When people heard of Angie’s closure, or when they drove past it, they would shrug as if it was no great surprise. KL was full of places like that nowadays, they would say, opened and closed in no time at all. But they would snigger and add, under their breath: She didn’t know how to do business, that girl. She was an airhead rich kid who thought her father’s money would last forever. But, ah there , you see? Some more kena dump by that Lim boy. Serve her right . If you act big, that’s what happens. She didn’t know how to do business at all, that girl; she was really stupid.
IT WAS THREE MINUTES past the appointed hour — not a good sign. Up to that point, she had assumed only good things about her host, had imagined someone with perfect manners. Walter Chao. Even the name had a stylish elegance to it, a restrained old-world quality that suggested courtesy and understated flair in a city where such things seemed to have been swept away by the relentless advance of concrete and steel, bright lights and nightlife — the kind of fast living that she herself had become accustomed to. She looked at her BlackBerry: no message. Maybe she was being stood up; maybe she should start composing a message, tell him that she had suffered a malaise, that she had been forced to go home unexpectedly: leave him in the lurch before he did it to her. But, then again, she might never know what he was going to propose; she might miss the opportunity of a lifetime. She wasn’t here on a date, for goodness’ sake, she was here to do business. But was that really worth the risk of humiliation? She was just beginning to form the opening sentence in her head— so very sorry, but I must have eaten something bad at lunchtime —when she noticed the maître d’hôtel hurrying over to the table.
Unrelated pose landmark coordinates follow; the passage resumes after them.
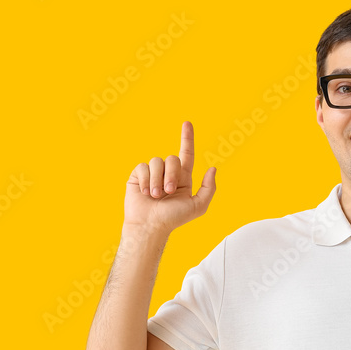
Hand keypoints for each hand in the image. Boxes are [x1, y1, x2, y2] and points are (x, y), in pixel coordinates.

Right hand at [124, 121, 216, 236]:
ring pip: (157, 161)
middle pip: (172, 158)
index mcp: (183, 178)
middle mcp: (168, 174)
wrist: (150, 226)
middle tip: (168, 192)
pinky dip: (144, 181)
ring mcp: (152, 174)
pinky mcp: (138, 176)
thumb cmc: (173, 219)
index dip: (187, 138)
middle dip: (171, 175)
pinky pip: (142, 167)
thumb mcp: (197, 206)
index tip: (187, 123)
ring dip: (157, 181)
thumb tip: (213, 168)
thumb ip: (209, 188)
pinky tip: (143, 193)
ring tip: (154, 196)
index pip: (187, 154)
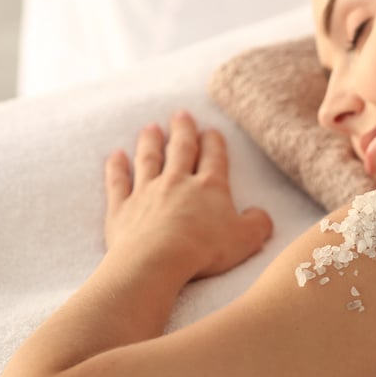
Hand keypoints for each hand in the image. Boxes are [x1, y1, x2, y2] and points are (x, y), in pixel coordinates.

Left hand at [104, 111, 272, 280]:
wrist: (156, 261)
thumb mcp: (247, 239)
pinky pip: (118, 183)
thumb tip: (260, 215)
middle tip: (180, 114)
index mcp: (209, 186)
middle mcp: (177, 182)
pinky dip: (116, 168)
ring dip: (150, 142)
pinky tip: (115, 156)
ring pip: (148, 160)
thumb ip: (258, 223)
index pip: (214, 157)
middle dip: (182, 131)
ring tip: (150, 128)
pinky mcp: (122, 208)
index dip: (214, 142)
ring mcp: (146, 192)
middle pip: (180, 149)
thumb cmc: (204, 250)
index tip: (211, 131)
“Mr. Chao is coming up in the lift now,” he said. “He is sorry to be late. He rang and left a message with me about ten minutes ago, but I was away and I didn’t see it. I’m so sorry — please will you … be understanding when you speak to him. It’s so busy tonight and I just didn’t see the message.”
Yinghui nodded and looked at her watch. 8:04 P.M. “Not a problem,” she said.
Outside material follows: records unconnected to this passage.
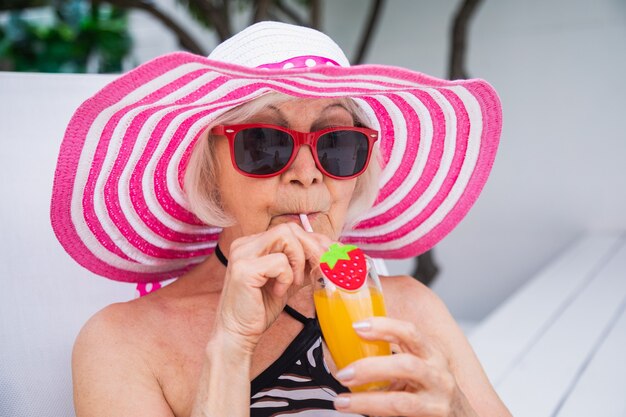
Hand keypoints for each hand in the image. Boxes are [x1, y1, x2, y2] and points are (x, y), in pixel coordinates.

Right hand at [215, 223, 330, 348]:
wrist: (239, 333)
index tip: (331, 255)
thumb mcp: (288, 281)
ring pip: (285, 237)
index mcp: (254, 244)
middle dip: (312, 247)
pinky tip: (278, 292)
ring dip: (299, 260)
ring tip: (294, 282)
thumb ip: (303, 265)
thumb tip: (329, 254)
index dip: (314, 241)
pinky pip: (279, 262)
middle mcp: (245, 244)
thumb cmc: (261, 308)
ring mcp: (242, 254)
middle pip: (289, 229)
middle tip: (323, 267)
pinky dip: (286, 278)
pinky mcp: (244, 269)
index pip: (290, 230)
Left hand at [333, 317, 477, 416]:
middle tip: (344, 372)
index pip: (410, 332)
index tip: (358, 326)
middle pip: (406, 365)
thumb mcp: (420, 368)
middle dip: (370, 368)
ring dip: (368, 400)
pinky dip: (377, 413)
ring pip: (401, 401)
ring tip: (344, 400)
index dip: (384, 326)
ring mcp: (438, 401)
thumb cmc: (435, 392)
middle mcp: (438, 375)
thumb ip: (393, 360)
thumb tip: (350, 354)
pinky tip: (361, 412)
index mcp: (431, 354)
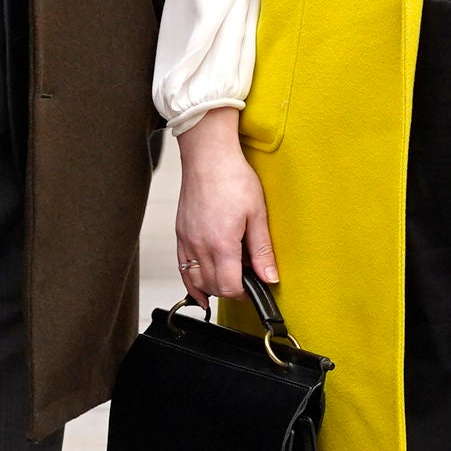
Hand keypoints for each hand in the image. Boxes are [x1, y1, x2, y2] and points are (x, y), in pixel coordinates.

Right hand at [172, 109, 277, 299]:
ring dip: (211, 287)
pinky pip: (182, 267)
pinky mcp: (180, 234)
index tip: (254, 287)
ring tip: (227, 280)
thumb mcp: (257, 214)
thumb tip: (269, 277)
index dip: (244, 293)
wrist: (208, 157)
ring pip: (194, 280)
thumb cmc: (232, 178)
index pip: (229, 287)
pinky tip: (200, 286)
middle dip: (230, 290)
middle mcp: (200, 246)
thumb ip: (262, 250)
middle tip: (245, 280)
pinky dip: (191, 280)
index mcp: (221, 244)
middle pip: (212, 287)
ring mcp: (187, 240)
“Thank you, madame,” the maître d’hôtel said. His French accent was charmingly stereotypical; it amused her. She was going to have a good evening.
For the next minute or so she kept pretending to read the menu, but every so often she would shift her gaze subtly, taking in the people coming into the restaurant, trying to identify Walter Chao. A gaggle of smartly dressed businessmen gathered at the reception desk, handing over their camel-colored coats to the girls dressed in black trouser suits. A Middle-Eastern-looking man and his Chinese girlfriend stood waiting patiently in back of this group. Then, behind the crowd of people, she saw the maître d’hôtel holding out his hand politely but firmly in order to clear a space. Yinghui caught a glimpse of a light-gray jacket and sky-blue shirt. The maître d’hôtel hurried toward her like a one-man police cavalcade; she looked down at her menu, turning the page as if she were deep in concentration. When she looked up, she saw him inclining his head in a half bow; next to him was Walter Chao. She stood up and offered him her hand, which he grasped firmly without squeezing, while looking her in the eye.